JL: The version of truth that I'm trying to capture is a kind of visual resonance with how I feel and what I get from an experience. Like I mentioned, a lot of what I saw that day at Cabrini was neither here nor there. What I chose to create a platform for isn't indicative of a whole experience. But it was indicative of the fact that someone was self-aware, reflective and wanted to communicate their thoughts to the wider world about the place they had lived and so was compelled to write on the ceiling. In that, the complexity was in removing everything else from the image.

For me, it is most important to remain true to my own interests and not feign that a photograph can accomplish more than it can. A photograph doesn't necessarily save anyone or help anyone, there are a lot more active things that I could do if I wanted to serve the community in that way. But I think that I am acting as a conduit between a community like that and a larger public. Seeing the photograph in the "Made in Chicago" exhibition [at the Chicago Cultural Center, October 2008- January 2009] felt satisfying because it's this idea of inviting people into places where they wouldn't go if they were in an office all day. Part of my responsibility to myself and the viewer is to go out and discover these things, for my own examination and so that others can too. That's part of the responsibility of the artist, to play in the sandbox and make things happen.

Jason Lazarus. Standing at the grave of Emmet Till, day of exhumation, June 1st, 2005, (Alsip, IL). 2005. Archival inkjet print. 43" x 56". Courtesy of the artist and Andrew Rafacz Gallery.



AR: Is that responsibility to take someone to that place that you are investigating extend over into a work like Standing at the grave of Emmet Till, day of exhumation, June 1st, 2005 (Alsip, IL)? I think I saw that piece without the title, but once you know that element it draws you in and gives the scene new historical weight and significance. Do you see yourself as an artist having a moral or social responsibility?

JL: Not fully, maybe as I have gotten older. My work from four years ago was more about the idea of art institutions and deconstructing those institutions and questioning some values.

I'm interested in making political work because these are things I think about a lot. The camera will often pull me to something I don't understand and I am curious about. The Emmet Till photo and experience was so instinctive and under informed. When I think about all the things I have thought about and wrestled with since making that photo, all the conversations, the research on the history. . . I think, at this time of my life, political and social complexities and problems are really interesting to me. But only to the extent that there's also humor, and other moments that draw you in. In the Self Portrait series, I wanted to create a body of work that, in some ways, mirrors the complexities of living.

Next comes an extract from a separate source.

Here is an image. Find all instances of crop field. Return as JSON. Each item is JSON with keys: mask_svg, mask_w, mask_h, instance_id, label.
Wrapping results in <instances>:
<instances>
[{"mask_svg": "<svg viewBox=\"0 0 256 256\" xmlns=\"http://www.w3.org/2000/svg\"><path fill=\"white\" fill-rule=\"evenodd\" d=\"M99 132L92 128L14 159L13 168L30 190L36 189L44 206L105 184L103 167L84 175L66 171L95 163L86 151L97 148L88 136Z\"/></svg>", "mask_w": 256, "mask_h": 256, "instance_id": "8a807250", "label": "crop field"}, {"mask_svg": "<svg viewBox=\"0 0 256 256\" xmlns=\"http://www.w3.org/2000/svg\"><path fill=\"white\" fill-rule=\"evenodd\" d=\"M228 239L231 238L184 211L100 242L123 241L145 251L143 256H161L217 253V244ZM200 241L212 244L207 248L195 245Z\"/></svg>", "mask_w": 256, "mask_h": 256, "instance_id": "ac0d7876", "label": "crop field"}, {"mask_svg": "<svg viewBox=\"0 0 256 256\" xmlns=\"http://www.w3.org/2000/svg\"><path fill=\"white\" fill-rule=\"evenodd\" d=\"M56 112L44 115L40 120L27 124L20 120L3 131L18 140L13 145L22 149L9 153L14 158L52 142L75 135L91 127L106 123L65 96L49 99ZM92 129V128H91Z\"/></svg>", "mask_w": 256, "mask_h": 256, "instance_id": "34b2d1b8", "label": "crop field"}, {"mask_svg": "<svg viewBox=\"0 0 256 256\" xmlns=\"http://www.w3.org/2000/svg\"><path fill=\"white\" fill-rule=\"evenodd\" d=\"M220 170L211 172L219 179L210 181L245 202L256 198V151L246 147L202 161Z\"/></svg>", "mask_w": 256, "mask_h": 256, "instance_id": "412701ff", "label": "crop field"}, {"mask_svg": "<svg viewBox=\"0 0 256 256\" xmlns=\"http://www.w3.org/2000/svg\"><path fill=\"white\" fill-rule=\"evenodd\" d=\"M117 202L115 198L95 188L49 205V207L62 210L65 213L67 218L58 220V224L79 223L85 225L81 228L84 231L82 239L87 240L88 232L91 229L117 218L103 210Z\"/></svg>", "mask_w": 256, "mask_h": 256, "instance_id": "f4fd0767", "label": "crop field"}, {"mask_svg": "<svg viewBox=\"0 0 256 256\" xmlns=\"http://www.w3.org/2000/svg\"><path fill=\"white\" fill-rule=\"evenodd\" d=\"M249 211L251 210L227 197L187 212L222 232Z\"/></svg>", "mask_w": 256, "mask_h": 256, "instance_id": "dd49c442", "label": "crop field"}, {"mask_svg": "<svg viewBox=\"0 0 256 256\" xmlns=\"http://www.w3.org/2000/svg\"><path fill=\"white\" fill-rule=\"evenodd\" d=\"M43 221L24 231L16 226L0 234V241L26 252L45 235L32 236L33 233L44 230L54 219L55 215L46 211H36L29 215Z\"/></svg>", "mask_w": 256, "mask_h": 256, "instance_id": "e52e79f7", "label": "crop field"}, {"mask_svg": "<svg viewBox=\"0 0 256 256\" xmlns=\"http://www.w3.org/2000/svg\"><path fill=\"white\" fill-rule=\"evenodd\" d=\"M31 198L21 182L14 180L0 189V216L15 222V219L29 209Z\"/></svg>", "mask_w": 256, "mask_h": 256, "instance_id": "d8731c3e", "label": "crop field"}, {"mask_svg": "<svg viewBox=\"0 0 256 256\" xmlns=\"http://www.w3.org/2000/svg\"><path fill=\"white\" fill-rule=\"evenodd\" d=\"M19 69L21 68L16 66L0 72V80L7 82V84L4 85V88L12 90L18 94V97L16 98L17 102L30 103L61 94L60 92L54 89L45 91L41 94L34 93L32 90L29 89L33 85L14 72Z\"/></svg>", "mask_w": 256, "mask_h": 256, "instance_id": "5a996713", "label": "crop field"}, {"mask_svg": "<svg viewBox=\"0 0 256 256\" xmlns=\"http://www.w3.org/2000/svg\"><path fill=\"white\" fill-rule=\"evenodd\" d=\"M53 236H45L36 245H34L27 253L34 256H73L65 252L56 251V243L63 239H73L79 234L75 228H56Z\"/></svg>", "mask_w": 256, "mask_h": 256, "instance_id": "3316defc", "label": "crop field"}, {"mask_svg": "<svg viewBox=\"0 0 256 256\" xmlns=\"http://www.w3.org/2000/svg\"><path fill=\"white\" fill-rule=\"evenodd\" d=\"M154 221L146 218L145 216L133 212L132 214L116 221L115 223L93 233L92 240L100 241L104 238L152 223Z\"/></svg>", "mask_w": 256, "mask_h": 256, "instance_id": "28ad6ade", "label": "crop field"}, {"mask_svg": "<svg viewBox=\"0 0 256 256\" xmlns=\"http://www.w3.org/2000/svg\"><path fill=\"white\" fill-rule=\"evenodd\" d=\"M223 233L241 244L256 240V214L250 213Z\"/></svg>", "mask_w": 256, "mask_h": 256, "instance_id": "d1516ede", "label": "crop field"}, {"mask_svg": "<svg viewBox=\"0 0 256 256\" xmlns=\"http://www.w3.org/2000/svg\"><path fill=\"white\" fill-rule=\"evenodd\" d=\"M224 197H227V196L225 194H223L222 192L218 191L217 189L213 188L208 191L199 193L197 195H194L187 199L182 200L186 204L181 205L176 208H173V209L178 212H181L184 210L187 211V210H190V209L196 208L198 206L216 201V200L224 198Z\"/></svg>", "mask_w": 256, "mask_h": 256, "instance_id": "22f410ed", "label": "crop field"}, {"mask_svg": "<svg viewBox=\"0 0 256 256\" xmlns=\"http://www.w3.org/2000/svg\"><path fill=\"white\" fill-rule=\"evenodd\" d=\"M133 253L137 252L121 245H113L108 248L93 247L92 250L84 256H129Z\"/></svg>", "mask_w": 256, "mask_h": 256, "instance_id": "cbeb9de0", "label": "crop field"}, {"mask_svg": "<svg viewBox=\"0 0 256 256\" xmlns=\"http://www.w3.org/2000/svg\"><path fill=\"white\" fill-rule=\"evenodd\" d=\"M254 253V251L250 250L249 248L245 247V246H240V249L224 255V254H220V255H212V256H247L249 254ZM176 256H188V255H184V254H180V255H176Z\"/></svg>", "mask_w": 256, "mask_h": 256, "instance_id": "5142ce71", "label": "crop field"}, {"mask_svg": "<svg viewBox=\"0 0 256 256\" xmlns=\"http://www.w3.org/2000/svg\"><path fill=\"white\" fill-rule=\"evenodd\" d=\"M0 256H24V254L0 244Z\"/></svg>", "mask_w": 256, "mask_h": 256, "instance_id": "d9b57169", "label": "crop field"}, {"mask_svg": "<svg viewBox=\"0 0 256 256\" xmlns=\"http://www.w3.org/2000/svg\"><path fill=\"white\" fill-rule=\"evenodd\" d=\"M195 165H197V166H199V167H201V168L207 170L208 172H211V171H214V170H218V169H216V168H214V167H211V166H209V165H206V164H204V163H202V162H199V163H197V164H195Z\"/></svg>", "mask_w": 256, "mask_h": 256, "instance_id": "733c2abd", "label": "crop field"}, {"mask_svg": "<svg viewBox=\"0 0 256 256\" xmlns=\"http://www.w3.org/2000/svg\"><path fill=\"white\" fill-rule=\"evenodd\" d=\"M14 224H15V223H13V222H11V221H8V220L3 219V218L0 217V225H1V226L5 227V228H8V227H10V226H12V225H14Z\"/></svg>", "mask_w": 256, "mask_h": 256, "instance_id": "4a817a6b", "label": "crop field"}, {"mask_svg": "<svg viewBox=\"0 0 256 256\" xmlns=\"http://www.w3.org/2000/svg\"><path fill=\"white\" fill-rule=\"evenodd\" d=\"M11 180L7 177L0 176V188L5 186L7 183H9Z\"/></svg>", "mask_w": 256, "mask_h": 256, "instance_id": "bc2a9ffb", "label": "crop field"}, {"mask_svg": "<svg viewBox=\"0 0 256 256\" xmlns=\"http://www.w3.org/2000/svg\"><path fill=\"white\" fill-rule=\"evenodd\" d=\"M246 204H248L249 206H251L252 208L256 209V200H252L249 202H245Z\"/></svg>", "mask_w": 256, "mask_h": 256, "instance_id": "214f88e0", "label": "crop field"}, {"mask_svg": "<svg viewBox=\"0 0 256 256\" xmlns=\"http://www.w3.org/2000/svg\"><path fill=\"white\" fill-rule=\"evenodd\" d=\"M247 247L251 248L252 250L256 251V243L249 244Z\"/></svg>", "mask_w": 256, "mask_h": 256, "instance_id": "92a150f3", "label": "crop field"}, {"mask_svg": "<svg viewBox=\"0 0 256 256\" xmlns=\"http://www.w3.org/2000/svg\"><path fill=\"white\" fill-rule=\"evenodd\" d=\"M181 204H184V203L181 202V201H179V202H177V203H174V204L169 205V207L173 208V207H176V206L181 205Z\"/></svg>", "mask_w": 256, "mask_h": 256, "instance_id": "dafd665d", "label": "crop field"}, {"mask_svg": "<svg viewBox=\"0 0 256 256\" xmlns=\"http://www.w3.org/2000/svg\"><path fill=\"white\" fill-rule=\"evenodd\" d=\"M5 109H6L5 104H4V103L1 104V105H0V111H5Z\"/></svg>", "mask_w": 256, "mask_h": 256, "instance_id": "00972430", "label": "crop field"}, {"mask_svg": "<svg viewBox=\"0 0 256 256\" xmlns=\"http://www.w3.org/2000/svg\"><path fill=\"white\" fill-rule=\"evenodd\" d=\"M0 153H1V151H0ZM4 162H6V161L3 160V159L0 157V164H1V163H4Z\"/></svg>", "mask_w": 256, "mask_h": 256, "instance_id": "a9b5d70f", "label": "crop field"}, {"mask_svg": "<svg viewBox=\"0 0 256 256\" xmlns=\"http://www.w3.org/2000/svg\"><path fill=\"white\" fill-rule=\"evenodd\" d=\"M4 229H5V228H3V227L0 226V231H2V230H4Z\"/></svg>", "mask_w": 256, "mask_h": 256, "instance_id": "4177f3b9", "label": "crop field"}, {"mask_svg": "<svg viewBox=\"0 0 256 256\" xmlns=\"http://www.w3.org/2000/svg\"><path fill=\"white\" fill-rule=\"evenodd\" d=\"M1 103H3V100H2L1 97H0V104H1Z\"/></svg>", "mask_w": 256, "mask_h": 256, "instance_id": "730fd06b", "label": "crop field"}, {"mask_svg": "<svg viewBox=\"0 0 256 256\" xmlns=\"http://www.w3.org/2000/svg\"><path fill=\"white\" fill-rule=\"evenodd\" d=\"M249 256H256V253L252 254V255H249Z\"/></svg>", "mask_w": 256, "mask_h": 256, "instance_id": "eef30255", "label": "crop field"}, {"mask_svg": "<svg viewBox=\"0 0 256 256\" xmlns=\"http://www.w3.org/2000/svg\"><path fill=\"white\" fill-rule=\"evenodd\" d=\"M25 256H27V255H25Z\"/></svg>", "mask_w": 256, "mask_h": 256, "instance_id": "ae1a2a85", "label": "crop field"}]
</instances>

Living is as hilarious, confusing and varied as fixing the drain in a bathtub, to being at a significant, historic event. Our experiences range from the banal to the profound constantly. I love imaging those moments and the ones in between. The Emmet Till photograph makes other less political photographs work better and vice versa, for me. I like trying to figure out the place where the artwork coalesces, the idea of having a journey as confusing and sad as people's lives are day-to-day. That's what I like to structurally mirror in my images, in the subject matter, the way that all these things bounce off of each other.